Materials provided: Begin

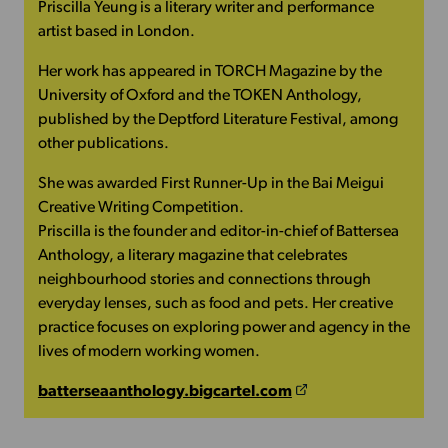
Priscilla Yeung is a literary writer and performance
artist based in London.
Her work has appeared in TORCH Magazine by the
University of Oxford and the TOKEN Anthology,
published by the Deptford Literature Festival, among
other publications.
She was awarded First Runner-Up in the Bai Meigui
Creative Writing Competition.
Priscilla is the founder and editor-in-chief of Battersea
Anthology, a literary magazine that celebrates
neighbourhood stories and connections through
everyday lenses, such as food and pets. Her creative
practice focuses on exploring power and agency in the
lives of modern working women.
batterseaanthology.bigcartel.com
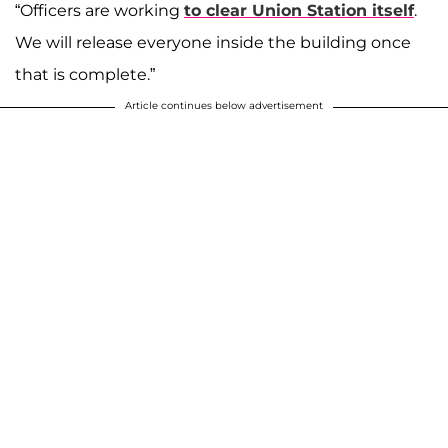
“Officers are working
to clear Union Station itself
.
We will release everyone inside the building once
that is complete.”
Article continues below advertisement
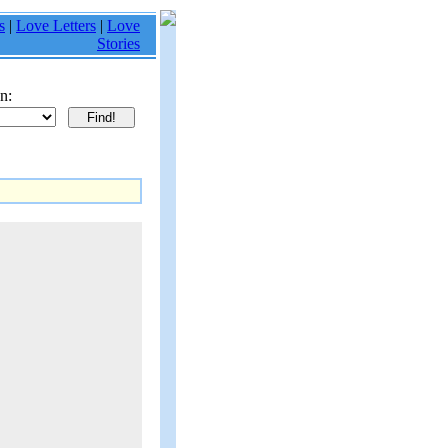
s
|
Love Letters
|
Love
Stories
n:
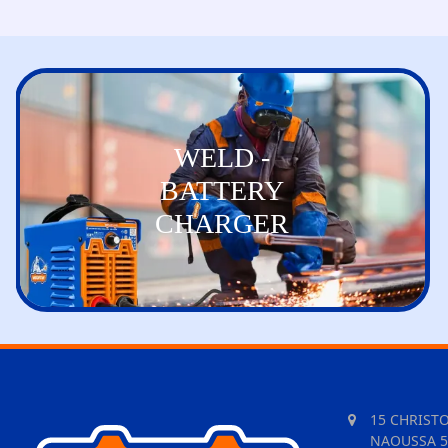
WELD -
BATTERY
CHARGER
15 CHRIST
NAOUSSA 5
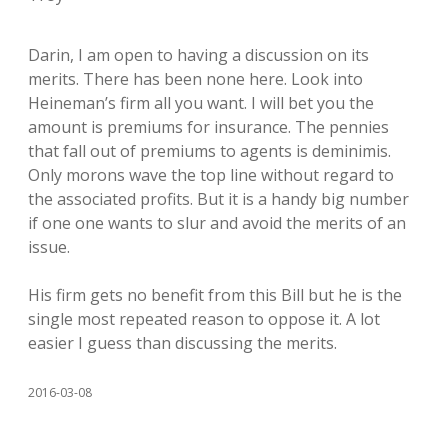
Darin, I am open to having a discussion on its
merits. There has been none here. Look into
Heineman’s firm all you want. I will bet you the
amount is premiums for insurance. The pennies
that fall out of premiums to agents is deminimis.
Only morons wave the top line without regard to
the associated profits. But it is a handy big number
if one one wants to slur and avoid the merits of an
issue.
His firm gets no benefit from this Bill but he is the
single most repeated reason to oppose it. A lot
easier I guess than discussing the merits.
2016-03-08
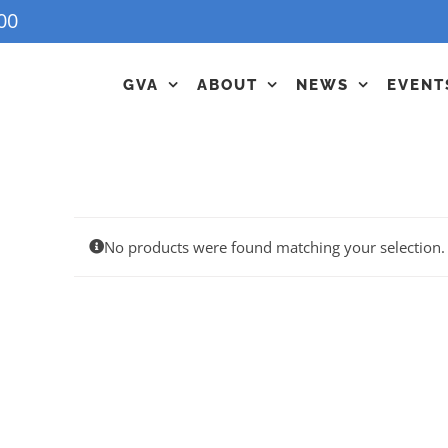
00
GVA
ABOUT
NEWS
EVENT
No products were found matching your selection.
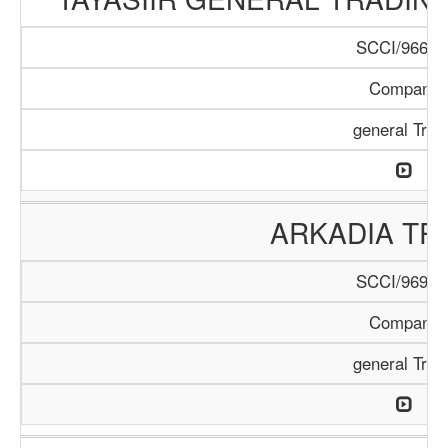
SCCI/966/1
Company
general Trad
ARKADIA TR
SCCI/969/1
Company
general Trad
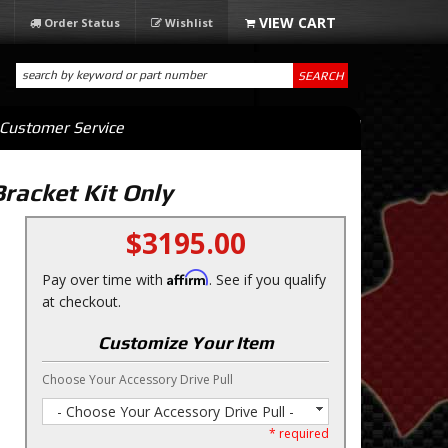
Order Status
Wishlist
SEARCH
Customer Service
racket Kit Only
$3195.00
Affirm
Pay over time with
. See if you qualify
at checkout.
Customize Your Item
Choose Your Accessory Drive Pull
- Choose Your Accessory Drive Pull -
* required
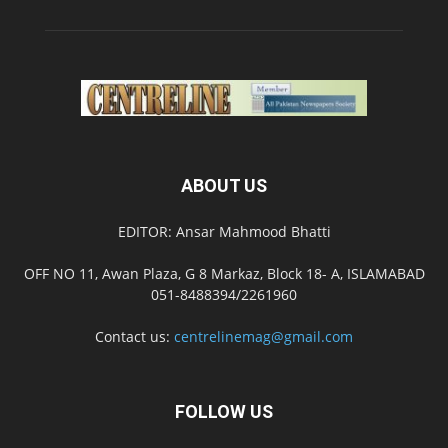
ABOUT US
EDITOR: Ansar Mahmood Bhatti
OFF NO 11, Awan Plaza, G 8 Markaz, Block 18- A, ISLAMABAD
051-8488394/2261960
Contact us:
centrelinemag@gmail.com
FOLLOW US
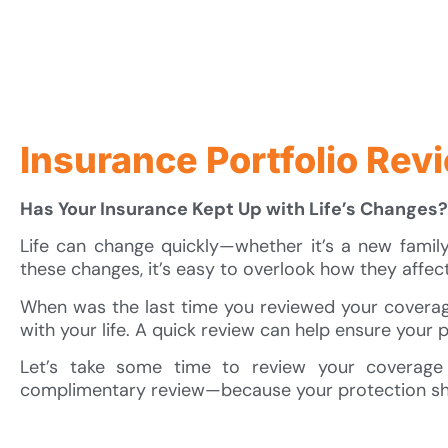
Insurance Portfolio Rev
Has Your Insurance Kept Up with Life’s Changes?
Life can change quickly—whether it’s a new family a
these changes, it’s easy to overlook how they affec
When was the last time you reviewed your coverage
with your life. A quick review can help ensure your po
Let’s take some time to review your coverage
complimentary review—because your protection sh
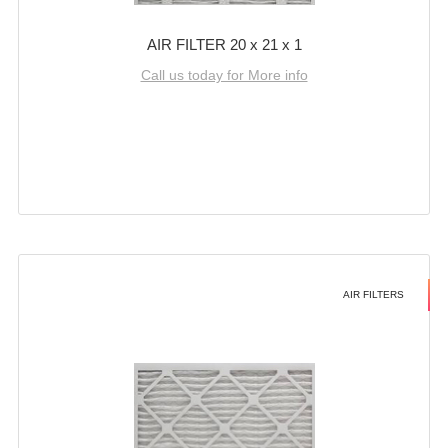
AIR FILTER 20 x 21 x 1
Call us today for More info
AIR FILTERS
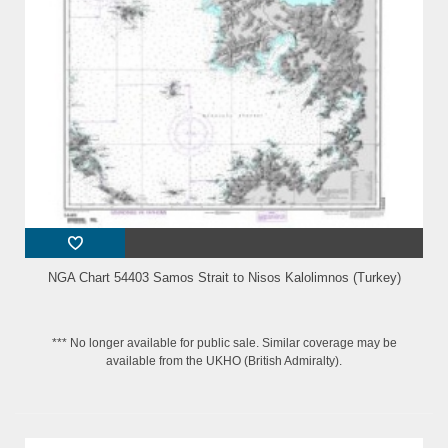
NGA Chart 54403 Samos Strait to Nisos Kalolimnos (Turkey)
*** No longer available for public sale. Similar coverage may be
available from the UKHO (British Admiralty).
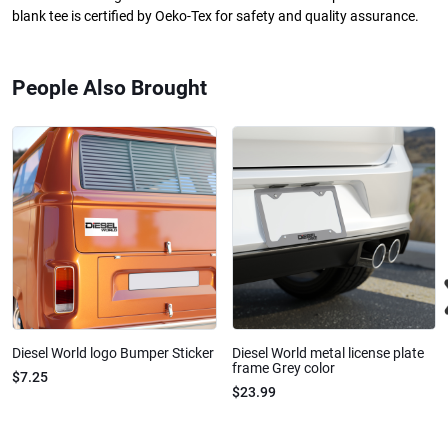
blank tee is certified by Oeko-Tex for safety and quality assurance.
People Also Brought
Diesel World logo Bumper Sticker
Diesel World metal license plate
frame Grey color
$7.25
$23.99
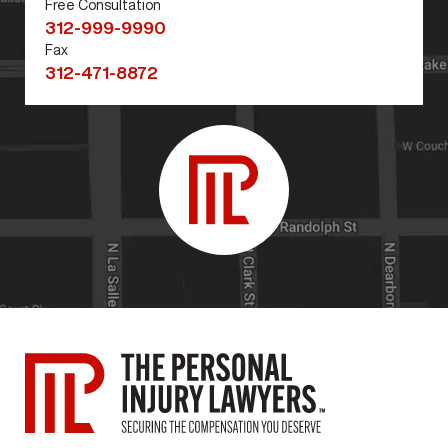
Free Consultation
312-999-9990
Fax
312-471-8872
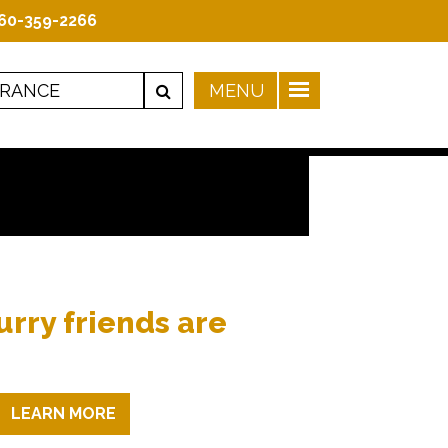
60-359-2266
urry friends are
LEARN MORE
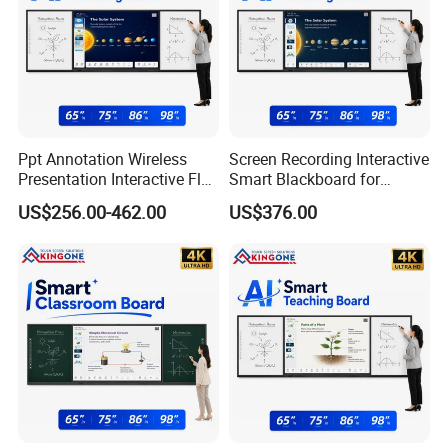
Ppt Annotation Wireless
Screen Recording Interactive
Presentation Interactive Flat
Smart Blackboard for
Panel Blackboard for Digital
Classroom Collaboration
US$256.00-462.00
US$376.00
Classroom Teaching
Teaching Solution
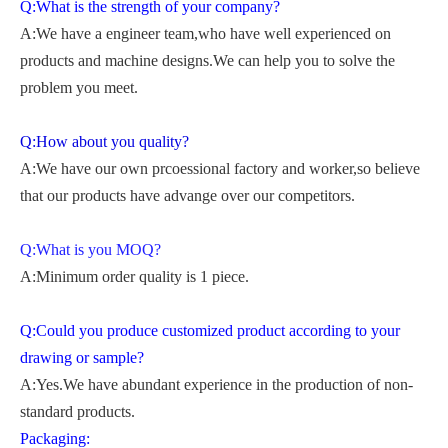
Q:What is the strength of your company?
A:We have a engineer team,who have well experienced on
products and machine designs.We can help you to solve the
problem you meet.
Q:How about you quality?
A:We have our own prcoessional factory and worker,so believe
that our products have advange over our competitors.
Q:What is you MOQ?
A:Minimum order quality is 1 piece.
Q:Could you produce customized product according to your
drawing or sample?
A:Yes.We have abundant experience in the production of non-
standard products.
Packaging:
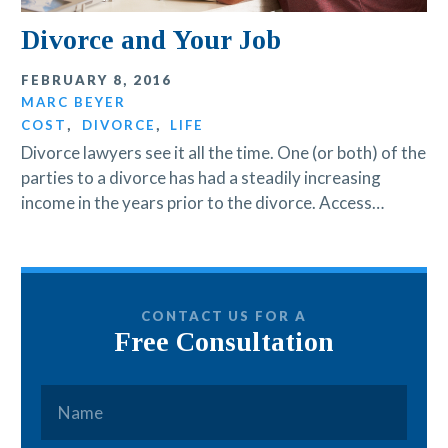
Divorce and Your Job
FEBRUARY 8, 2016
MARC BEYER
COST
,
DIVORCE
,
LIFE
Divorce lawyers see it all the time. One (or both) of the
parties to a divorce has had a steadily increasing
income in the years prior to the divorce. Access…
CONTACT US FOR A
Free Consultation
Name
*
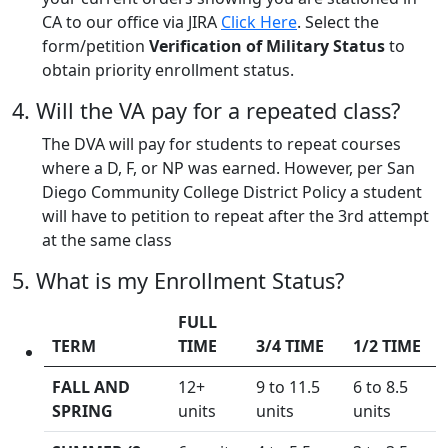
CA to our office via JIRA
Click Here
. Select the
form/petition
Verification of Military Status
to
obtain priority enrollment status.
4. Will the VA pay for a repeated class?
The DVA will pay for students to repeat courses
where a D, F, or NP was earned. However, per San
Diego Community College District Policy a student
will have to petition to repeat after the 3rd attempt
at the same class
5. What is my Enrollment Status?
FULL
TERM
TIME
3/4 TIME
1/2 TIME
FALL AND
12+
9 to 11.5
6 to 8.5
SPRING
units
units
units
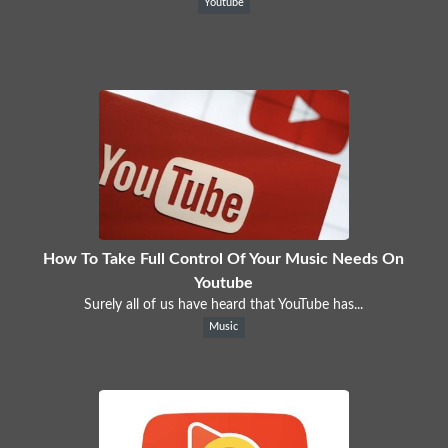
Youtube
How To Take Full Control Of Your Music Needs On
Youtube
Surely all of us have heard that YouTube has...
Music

Materials provided: End

## [Task instructions]
When you write out the material, reproduce each line exactly and omit any picture it holds.

## [Problem solution]
Priscilla Yeung is a literary writer and performance
artist based in London.
Her work has appeared in TORCH Magazine by the
University of Oxford and the TOKEN Anthology,
published by the Deptford Literature Festival, among
other publications.
She was awarded First Runner-Up in the Bai Meigui
Creative Writing Competition.
Priscilla is the founder and editor-in-chief of Battersea
Anthology, a literary magazine that celebrates
neighbourhood stories and connections through
everyday lenses, such as food and pets. Her creative
practice focuses on exploring power and agency in the
lives of modern working women.
batterseaanthology.bigcartel.com
“Officers are working
to clear Union Station itself
.
We will release everyone inside the building once
that is complete.”
Article continues below advertisement
s
|
Love Letters
|
Love
Stories
n:
WELD -
BATTERY
CHARGER
15 CHRIST
NAOUSSA 5
Darin, I am open to having a discussion on its
merits. There has been none here. Look into
Heineman’s firm all you want. I will bet you the
amount is premiums for insurance. The pennies
that fall out of premiums to agents is deminimis.
Only morons wave the top line without regard to
the associated profits. But it is a handy big number
if one one wants to slur and avoid the merits of an
issue.
His firm gets no benefit from this Bill but he is the
single most repeated reason to oppose it. A lot
easier I guess than discussing the merits.
2016-03-08
00
GVA
ABOUT
NEWS
EVENT
No products were found matching your selection.
SCCI/966/1
Company
general Trad
ARKADIA TR
SCCI/969/1
Company
general Trad
Order Status
Wishlist
SEARCH
Customer Service
racket Kit Only
$3195.00
Affirm
Pay over time with
. See if you qualify
at checkout.
Customize Your Item
Choose Your Accessory Drive Pull
- Choose Your Accessory Drive Pull -
* required
ABOUT US
EDITOR: Ansar Mahmood Bhatti
OFF NO 11, Awan Plaza, G 8 Markaz, Block 18- A, ISLAMABAD
051-8488394/2261960
Contact us:
centrelinemag@gmail.com
FOLLOW US
Insurance Portfolio Rev
Has Your Insurance Kept Up with Life’s Changes?
Life can change quickly—whether it’s a new family a
these changes, it’s easy to overlook how they affec
When was the last time you reviewed your coverage
with your life. A quick review can help ensure your po
Let’s take some time to review your coverage
complimentary review—because your protection sh
AIR FILTER 20 x 21 x 1
Call us today for More info
AIR FILTERS
NGA Chart 54403 Samos Strait to Nisos Kalolimnos (Turkey)
*** No longer available for public sale. Similar coverage may be
available from the UKHO (British Admiralty).
blank tee is certified by Oeko-Tex for safety and quality assurance.
People Also Brought
Diesel World logo Bumper Sticker
Diesel World metal license plate
frame Grey color
$7.25
$23.99
Free Consultation
312-999-9990
Fax
312-471-8872
60-359-2266
urry friends are
LEARN MORE
Ppt Annotation Wireless
Screen Recording Interactive
Presentation Interactive Flat
Smart Blackboard for
Panel Blackboard for Digital
Classroom Collaboration
US$256.00-462.00
US$376.00
Classroom Teaching
Teaching Solution
Q:What is the strength of your company?
A:We have a engineer team,who have well experienced on
products and machine designs.We can help you to solve the
problem you meet.
Q:How about you quality?
A:We have our own prcoessional factory and worker,so believe
that our products have advange over our competitors.
Q:What is you MOQ?
A:Minimum order quality is 1 piece.
Q:Could you produce customized product according to your
drawing or sample?
A:Yes.We have abundant experience in the production of non-
standard products.
Packaging:
Divorce and Your Job
FEBRUARY 8, 2016
MARC BEYER
COST
,
DIVORCE
,
LIFE
Divorce lawyers see it all the time. One (or both) of the
parties to a divorce has had a steadily increasing
income in the years prior to the divorce. Access…
CONTACT US FOR A
Free Consultation
Name
*
CA to our office via JIRA
Click Here
. Select the
form/petition
Verification of Military Status
to
obtain priority enrollment status.
4. Will the VA pay for a repeated class?
The DVA will pay for students to repeat courses
where a D, F, or NP was earned. However, per San
Diego Community College District Policy a student
will have to petition to repeat after the 3rd attempt
at the same class
5. What is my Enrollment Status?
FULL
TERM
TIME
3/4 TIME
1/2 TIME
FALL AND
12+
9 to 11.5
6 to 8.5
SPRING
units
units
units
Youtube
How To Take Full Control Of Your Music Needs On
Youtube
Surely all of us have heard that YouTube has...
Music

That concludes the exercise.